Influential observations and outliers occur for a variety of reasons. Some are straightforward data generation or reporting errors. Lab results that are off by a factor of ten are often identified as outliers. Outliers occur in business data for a variety of reasons. Reporting deadlines may be missed, weather or construction may prevent customers from shopping, and there may be one-time corrections for past errors.
Sometimes, there are deterministic influences that skew some measurements. For example, aberrant measurements may be caused by instrument error or miscalibration. Some outliers aren’t errors but instead are the result of inherent variability or a natural cause. So, if you run into outliers, try to figure out why they exist. They may mean nothing so that you can delete them from the analysis, or they may be critical to your interpretation of a dataset. You’ll probably find that, most of the time, the causes of outliers will be unknown.
Influential observations and outliers are generally not difficult to detect. Sorting and listing the data will often reveal questionable values, though the best way to identify a potential outlier is by graphing the data. Histograms, box plots, probability plots, time-series plots, or scatter plots of the data will usually reveal any aberrant values.
Graphs are particularly effective in identifying three patterns of outliers:
- Cross-trend Outliers. Cross-trend outliers lie a substantial distance away from the rest of the data in positions that do not fall on the trend of the data. As a consequence, they can substantially reduce R2, inflate variances, and change regression model coefficients. They are usually easy to identify in graphs, however, their cause is usually difficult to ascertain.
- In-Trend Outliers. In-trend outliers lie a substantial distance away from the rest of the data in positions that do fall on the trend of the data. Like cross-trend outliers, they are usually easy to identify in graphs. They can substantially inflate R2 but not change regression equations, which leads some analysts to include the outlier despite evidence of questionable validity. Their cause is often easy to ascertain because of the unique conditions the outlier represents.
- Fringe Outliers. Fringe outliers lie a relatively small distance away from the rest of the data in positions that parallel the trend of the data. They are not always easy to identify in graphs. They can deflate R2 and change regression equations. Their cause is usually difficult to ascertain but may be the result of some bias in the data collection.
There are many statistical tests for identifying outliers. Outlier tests follow one of several strategies. Deviation/spread tests are like simple t-tests. They are calculated as the difference between the outlier value and the mean (or other measure of central tendency), divided by the standard deviation (or other measure of data dispersion). Excess/spread tests, also called Dixon-type tests, are calculated as the difference between the outlier and the next closest value (or other observation in the dataset), and the dataset range (or other dispersion statistic). Some statisticians prefer this type of approach because it is not necessary to have good estimates of the mean and variance. Other outlier tests examine sums-of-squares, skewness, and location relative to the center of the dataset.

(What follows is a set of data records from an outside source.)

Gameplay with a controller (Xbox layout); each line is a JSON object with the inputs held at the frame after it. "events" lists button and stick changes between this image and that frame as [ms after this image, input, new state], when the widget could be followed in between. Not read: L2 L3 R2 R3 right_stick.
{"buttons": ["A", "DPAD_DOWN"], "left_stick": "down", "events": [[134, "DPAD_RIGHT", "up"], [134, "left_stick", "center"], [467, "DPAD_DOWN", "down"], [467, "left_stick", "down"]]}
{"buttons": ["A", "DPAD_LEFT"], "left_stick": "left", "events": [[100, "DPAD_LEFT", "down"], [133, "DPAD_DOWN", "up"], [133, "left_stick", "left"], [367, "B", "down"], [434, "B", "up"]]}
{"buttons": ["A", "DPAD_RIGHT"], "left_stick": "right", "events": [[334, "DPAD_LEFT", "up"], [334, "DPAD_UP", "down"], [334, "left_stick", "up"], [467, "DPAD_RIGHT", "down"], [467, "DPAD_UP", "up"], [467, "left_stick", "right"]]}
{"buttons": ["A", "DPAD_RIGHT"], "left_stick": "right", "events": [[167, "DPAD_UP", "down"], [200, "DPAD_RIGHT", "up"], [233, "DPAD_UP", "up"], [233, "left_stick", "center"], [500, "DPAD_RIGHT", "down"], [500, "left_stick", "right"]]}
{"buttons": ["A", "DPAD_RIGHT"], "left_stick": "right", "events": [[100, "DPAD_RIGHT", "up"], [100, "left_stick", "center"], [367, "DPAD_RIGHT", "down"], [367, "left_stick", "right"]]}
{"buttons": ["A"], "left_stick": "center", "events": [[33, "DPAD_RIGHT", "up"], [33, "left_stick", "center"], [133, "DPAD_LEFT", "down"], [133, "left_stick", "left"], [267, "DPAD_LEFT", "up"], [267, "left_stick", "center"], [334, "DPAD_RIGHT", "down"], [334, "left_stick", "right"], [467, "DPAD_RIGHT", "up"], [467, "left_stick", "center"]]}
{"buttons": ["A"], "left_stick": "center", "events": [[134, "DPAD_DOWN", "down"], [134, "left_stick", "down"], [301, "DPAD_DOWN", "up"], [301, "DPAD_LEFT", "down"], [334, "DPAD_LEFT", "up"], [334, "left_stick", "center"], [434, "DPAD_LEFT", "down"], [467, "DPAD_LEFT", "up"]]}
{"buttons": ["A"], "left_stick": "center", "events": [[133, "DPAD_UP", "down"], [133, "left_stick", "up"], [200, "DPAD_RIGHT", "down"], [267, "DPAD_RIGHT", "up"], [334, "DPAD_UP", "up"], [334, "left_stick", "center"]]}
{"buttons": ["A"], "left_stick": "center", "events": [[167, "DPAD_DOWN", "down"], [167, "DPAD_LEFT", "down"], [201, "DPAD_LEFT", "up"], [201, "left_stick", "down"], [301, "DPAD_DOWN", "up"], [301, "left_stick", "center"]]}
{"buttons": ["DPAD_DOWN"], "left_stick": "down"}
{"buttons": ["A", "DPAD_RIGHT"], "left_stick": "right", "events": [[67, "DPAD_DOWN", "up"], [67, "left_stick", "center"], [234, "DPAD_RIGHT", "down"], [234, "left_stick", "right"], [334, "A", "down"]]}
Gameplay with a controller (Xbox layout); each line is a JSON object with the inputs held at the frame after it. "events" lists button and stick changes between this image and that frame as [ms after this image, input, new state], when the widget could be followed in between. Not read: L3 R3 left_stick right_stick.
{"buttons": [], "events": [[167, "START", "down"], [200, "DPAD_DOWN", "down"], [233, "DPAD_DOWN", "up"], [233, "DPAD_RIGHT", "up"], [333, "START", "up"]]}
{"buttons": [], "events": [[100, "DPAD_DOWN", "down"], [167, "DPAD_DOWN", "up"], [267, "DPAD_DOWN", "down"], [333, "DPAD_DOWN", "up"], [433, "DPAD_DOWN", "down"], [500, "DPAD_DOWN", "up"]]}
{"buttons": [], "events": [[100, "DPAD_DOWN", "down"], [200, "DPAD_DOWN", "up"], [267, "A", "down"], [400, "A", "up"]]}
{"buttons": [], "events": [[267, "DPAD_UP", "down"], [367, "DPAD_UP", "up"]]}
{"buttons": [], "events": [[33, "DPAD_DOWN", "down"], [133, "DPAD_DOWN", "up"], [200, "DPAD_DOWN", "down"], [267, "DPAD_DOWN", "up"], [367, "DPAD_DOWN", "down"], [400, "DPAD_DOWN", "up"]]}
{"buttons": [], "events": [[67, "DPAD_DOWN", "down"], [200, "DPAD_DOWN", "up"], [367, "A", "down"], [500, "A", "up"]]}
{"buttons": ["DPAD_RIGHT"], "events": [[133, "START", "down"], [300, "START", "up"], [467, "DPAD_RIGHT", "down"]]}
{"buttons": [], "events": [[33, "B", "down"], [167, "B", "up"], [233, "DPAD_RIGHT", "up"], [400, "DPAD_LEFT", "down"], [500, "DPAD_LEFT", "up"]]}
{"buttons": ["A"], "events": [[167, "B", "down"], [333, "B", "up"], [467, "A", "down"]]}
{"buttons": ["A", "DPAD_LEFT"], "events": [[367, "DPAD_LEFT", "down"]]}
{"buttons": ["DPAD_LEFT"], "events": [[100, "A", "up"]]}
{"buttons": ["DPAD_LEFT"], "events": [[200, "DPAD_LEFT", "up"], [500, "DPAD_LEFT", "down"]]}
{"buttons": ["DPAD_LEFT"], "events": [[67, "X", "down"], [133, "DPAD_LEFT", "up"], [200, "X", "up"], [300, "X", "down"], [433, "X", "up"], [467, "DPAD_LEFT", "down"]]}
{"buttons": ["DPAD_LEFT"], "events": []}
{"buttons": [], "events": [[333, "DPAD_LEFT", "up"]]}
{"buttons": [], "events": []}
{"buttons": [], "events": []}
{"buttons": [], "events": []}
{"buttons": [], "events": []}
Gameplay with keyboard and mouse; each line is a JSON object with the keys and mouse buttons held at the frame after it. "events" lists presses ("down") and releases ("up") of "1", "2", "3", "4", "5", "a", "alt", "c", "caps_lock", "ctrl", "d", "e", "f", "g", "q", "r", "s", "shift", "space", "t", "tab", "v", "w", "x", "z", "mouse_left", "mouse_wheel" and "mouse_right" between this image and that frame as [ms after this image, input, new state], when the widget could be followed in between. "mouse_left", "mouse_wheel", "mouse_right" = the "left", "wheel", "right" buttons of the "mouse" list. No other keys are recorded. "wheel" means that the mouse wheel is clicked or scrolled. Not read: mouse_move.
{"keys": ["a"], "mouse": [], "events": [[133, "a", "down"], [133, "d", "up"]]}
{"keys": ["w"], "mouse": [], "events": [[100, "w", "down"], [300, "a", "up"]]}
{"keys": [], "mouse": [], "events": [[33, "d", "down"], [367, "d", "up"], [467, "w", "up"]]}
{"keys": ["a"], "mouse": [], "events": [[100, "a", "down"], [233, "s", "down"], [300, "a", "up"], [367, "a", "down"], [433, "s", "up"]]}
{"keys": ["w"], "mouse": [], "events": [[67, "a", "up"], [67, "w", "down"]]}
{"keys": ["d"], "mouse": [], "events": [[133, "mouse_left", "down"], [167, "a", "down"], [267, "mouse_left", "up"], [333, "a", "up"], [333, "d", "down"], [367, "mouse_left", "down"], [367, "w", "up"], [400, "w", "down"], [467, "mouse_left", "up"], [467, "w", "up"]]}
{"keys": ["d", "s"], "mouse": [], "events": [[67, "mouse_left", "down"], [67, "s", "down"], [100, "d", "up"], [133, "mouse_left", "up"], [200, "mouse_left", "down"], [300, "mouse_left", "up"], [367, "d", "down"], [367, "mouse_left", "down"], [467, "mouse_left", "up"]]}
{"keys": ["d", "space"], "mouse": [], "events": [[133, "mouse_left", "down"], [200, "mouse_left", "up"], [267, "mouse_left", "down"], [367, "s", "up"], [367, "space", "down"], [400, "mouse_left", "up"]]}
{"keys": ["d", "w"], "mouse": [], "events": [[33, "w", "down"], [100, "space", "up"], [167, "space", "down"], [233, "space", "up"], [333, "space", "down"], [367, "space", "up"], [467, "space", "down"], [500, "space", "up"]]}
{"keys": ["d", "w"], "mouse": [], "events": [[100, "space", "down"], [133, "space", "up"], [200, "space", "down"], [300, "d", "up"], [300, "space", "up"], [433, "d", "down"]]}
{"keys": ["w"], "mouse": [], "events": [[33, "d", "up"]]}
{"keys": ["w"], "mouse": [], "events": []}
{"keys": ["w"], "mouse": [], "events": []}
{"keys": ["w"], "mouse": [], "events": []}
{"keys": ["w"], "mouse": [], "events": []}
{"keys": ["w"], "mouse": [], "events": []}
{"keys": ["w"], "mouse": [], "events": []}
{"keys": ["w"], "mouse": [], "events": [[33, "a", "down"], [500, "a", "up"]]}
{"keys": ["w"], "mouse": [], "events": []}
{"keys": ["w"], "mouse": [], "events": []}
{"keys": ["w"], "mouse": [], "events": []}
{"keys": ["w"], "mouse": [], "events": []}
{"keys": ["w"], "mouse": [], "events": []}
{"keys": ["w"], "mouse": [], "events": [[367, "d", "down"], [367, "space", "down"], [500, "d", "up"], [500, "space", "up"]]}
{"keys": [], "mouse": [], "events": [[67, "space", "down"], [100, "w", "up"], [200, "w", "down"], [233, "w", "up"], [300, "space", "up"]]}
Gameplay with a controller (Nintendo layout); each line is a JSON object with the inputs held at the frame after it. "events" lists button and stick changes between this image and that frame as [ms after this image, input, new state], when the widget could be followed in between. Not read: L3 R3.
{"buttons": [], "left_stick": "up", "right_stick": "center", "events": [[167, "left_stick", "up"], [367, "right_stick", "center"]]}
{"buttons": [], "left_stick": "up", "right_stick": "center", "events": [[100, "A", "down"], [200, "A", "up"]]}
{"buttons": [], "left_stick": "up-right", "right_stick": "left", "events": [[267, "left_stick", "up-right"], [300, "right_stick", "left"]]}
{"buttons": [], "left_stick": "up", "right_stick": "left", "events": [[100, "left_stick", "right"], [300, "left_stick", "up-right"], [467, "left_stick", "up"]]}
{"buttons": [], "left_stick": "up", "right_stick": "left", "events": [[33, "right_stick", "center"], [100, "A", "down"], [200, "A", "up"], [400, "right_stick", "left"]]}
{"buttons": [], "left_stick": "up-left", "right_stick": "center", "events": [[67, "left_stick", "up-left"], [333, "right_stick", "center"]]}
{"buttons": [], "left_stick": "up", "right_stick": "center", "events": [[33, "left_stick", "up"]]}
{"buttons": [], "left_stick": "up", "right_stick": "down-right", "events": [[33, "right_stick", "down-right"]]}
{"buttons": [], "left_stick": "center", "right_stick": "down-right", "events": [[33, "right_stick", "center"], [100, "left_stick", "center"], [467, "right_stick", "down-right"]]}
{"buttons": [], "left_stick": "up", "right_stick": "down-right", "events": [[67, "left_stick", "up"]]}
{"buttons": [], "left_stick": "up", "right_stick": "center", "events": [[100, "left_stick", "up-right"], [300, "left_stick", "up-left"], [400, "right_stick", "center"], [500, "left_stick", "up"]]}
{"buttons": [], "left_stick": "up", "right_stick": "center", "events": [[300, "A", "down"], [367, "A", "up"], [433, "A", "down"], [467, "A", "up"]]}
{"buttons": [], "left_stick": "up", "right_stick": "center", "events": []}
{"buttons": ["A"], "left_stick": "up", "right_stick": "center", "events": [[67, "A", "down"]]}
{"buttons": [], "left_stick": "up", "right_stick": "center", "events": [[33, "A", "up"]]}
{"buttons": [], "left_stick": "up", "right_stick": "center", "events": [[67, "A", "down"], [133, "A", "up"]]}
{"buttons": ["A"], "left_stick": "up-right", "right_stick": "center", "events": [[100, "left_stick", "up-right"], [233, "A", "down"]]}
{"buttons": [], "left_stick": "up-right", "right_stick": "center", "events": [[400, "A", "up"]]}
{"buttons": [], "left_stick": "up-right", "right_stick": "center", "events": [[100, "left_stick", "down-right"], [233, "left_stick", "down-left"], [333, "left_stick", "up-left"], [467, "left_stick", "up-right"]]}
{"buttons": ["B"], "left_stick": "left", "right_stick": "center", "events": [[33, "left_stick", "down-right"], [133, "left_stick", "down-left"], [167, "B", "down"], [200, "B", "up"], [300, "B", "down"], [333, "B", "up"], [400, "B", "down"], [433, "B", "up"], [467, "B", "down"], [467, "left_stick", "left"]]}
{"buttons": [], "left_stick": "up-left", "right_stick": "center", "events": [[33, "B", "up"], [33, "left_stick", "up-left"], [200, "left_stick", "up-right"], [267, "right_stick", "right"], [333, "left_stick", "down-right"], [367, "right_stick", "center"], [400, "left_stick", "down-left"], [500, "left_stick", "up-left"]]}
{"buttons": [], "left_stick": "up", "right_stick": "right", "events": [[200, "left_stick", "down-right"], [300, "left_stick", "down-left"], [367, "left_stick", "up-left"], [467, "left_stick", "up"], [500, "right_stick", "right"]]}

The truth of the matter is that outlier tests are often superfluous. If you can see it in a graph, the test will usually confirm what you see. Tests are often convenient for convincing reviewers that what you think is an outlier, really is. If you can’t see it in a graph but an outlier test is significant, it may be an outlier … or not. The real issue, in most cases, is what you do if you find a value you think is an outlier.
There are five options for treating outliers:
- Inclusion — Inclusion involves keeping the outlier in the dataset. This approach would make sense to use if you’re looking to assess the effects of the anomalies. Sometimes you’re forced to take this approach because an unenlightened reviewer thinks you are trying to “pull something.” In cases like this, it might be beneficial to run your analyses both with and without the outlier so that everyone can understand its effect.
- Correction — Correction involves changing the outlier to the correct value. This doesn’t happen often. You might find an outlier to be an error but you can’t correct it because you don’t know what the true value should be. In that case, deletion is probably a better option. If you’re lucky, though, you might find an outlier to be an error and be able to correct it.
- Replacement — Replacement involves changing the outlier to a contingency value. This approach is like the replacement options for missing data. Using the mean or median in place of an outlier will bias the dataset, but not nearly as much as the outlier. This is often the best approach to use for complex statistical calculations.
- Accommodation — Accommodation involves keeping the outlier in the dataset but using “robust” statistical procedures that are less sensitive to outliers. Nonparametric statistics are often used for this purpose.
- Deletion — Deletion is simply removing the outlier from the dataset. This approach would make sense if you’re looking to assess general trends. Once again, it might be beneficial to run your analyses both with and without the outlier.
The option you select should depend on whether you believe the aberrant observation is representative of the population you are investigating. Your objective and the type of analysis you plan to do will also be considerations in this decision.
What Should You Do
If a statistical graphic or an outlier test suggests that a data value may be an influential observation or an outlier, follow these steps:
- Examine a variety of graphical depictions of all the data points including box plots, probability plots, bivariate plots, time-series plots, and contour maps to assess possible reasons for the aberrant observation.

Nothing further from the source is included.